▶ Exercise prompt
Lay out the lines in these rows as a JSON list of strings, with one string per line and no blank lines.

▶ Recorded data
----

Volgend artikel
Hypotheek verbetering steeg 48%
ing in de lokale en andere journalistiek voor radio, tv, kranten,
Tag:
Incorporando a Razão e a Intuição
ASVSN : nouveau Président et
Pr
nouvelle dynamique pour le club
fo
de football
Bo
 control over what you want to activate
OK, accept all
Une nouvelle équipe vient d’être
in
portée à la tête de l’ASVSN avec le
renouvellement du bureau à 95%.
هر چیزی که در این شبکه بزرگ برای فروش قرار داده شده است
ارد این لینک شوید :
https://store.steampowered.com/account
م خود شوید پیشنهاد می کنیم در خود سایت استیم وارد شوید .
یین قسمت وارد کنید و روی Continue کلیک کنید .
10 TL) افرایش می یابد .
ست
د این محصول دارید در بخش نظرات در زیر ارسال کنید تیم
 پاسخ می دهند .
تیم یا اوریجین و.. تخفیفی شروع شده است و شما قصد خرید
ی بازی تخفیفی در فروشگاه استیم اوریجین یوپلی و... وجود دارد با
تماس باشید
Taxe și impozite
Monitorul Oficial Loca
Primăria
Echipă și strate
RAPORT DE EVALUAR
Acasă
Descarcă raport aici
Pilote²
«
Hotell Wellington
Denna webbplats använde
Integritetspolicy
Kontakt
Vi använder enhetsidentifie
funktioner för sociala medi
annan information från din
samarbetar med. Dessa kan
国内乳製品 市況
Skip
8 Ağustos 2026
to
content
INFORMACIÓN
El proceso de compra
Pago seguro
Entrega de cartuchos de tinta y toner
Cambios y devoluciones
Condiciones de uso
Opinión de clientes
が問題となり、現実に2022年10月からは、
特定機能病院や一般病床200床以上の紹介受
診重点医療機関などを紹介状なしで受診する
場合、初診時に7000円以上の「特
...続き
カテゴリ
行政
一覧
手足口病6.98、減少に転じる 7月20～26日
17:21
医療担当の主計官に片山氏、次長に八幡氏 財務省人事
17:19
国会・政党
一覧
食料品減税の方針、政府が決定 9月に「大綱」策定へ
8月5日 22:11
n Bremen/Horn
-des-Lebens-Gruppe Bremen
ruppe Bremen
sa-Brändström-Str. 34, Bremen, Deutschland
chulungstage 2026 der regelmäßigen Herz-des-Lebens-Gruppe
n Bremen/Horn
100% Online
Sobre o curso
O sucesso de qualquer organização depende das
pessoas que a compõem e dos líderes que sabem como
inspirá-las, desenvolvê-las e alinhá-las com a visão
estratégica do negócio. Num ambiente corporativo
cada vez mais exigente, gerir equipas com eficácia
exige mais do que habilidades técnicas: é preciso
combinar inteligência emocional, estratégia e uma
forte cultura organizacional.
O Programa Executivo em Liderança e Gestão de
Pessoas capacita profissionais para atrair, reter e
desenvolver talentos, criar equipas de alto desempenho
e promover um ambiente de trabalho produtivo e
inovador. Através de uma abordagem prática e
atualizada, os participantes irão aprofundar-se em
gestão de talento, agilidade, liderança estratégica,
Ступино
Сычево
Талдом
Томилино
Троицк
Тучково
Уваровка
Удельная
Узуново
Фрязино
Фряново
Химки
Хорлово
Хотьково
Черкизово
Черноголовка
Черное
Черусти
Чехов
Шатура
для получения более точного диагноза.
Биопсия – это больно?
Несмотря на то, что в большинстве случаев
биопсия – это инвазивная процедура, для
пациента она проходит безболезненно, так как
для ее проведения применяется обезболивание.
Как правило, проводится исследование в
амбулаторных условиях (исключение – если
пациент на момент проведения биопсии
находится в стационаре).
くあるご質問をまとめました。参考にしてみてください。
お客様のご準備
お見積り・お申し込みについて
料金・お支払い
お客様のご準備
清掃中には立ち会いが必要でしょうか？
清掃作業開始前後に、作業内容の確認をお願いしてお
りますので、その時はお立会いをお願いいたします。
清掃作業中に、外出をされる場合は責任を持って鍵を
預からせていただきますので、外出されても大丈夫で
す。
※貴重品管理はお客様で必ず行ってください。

----

▶ Task output
[
  "Volgend artikel",
  "Hypotheek verbetering steeg 48%",
  "ing in de lokale en andere journalistiek voor radio, tv, kranten,",
  "Tag:",
  "Incorporando a Razão e a Intuição",
  "ASVSN : nouveau Président et",
  "Pr",
  "nouvelle dynamique pour le club",
  "fo",
  "de football",
  "Bo",
  " control over what you want to activate",
  "OK, accept all",
  "Une nouvelle équipe vient d’être",
  "in",
  "portée à la tête de l’ASVSN avec le",
  "renouvellement du bureau à 95%.",
  "هر چیزی که در این شبکه بزرگ برای فروش قرار داده شده است",
  "ارد این لینک شوید :",
  "https://store.steampowered.com/account",
  "م خود شوید پیشنهاد می کنیم در خود سایت استیم وارد شوید .",
  "یین قسمت وارد کنید و روی Continue کلیک کنید .",
  "10 TL) افرایش می یابد .",
  "ست",
  "د این محصول دارید در بخش نظرات در زیر ارسال کنید تیم",
  " پاسخ می دهند .",
  "تیم یا اوریجین و.. تخفیفی شروع شده است و شما قصد خرید",
  "ی بازی تخفیفی در فروشگاه استیم اوریجین یوپلی و... وجود دارد با",
  "تماس باشید",
  "Taxe și impozite",
  "Monitorul Oficial Loca",
  "Primăria",
  "Echipă și strate",
  "RAPORT DE EVALUAR",
  "Acasă",
  "Descarcă raport aici",
  "Pilote²",
  "«",
  "Hotell Wellington",
  "Denna webbplats använde",
  "Integritetspolicy",
  "Kontakt",
  "Vi använder enhetsidentifie",
  "funktioner för sociala medi",
  "annan information från din",
  "samarbetar med. Dessa kan",
  "国内乳製品 市況",
  "Skip",
  "8 Ağustos 2026",
  "to",
  "content",
  "INFORMACIÓN",
  "El proceso de compra",
  "Pago seguro",
  "Entrega de cartuchos de tinta y toner",
  "Cambios y devoluciones",
  "Condiciones de uso",
  "Opinión de clientes",
  "が問題となり、現実に2022年10月からは、",
  "特定機能病院や一般病床200床以上の紹介受",
  "診重点医療機関などを紹介状なしで受診する",
  "場合、初診時に7000円以上の「特",
  "...続き",
  "カテゴリ",
  "行政",
  "一覧",
  "手足口病6.98、減少に転じる 7月20～26日",
  "17:21",
  "医療担当の主計官に片山氏、次長に八幡氏 財務省人事",
  "17:19",
  "国会・政党",
  "一覧",
  "食料品減税の方針、政府が決定 9月に「大綱」策定へ",
  "8月5日 22:11",
  "n Bremen/Horn",
  "-des-Lebens-Gruppe Bremen",
  "ruppe Bremen",
  "sa-Brändström-Str. 34, Bremen, Deutschland",
  "chulungstage 2026 der regelmäßigen Herz-des-Lebens-Gruppe",
  "n Bremen/Horn",
  "100% Online",
  "Sobre o curso",
  "O sucesso de qualquer organização depende das",
  "pessoas que a compõem e dos líderes que sabem como",
  "inspirá-las, desenvolvê-las e alinhá-las com a visão",
  "estratégica do negócio. Num ambiente corporativo",
  "cada vez mais exigente, gerir equipas com eficácia",
  "exige mais do que habilidades técnicas: é preciso",
  "combinar inteligência emocional, estratégia e uma",
  "forte cultura organizacional.",
  "O Programa Executivo em Liderança e Gestão de",
  "Pessoas capacita profissionais para atrair, reter e",
  "desenvolver talentos, criar equipas de alto desempenho",
  "e promover um ambiente de trabalho produtivo e",
  "inovador. Através de uma abordagem prática e",
  "atualizada, os participantes irão aprofundar-se em",
  "gestão de talento, agilidade, liderança estratégica,",
  "Ступино",
  "Сычево",
  "Талдом",
  "Томилино",
  "Троицк",
  "Тучково",
  "Уваровка",
  "Удельная",
  "Узуново",
  "Фрязино",
  "Фряново",
  "Химки",
  "Хорлово",
  "Хотьково",
  "Черкизово",
  "Черноголовка",
  "Черное",
  "Черусти",
  "Чехов",
  "Шатура",
  "для получения более точного диагноза.",
  "Биопсия – это больно?",
  "Несмотря на то, что в большинстве случаев",
  "биопсия – это инвазивная процедура, для",
  "пациента она проходит безболезненно, так как",
  "для ее проведения применяется обезболивание.",
  "Как правило, проводится исследование в",
  "амбулаторных условиях (исключение – если",
  "пациент на момент проведения биопсии",
  "находится в стационаре).",
  "くあるご質問をまとめました。参考にしてみてください。",
  "お客様のご準備",
  "お見積り・お申し込みについて",
  "料金・お支払い",
  "お客様のご準備",
  "清掃中には立ち会いが必要でしょうか？",
  "清掃作業開始前後に、作業内容の確認をお願いしてお",
  "りますので、その時はお立会いをお願いいたします。",
  "清掃作業中に、外出をされる場合は責任を持って鍵を",
  "預からせていただきますので、外出されても大丈夫で",
  "す。",
  "※貴重品管理はお客様で必ず行ってください。"
]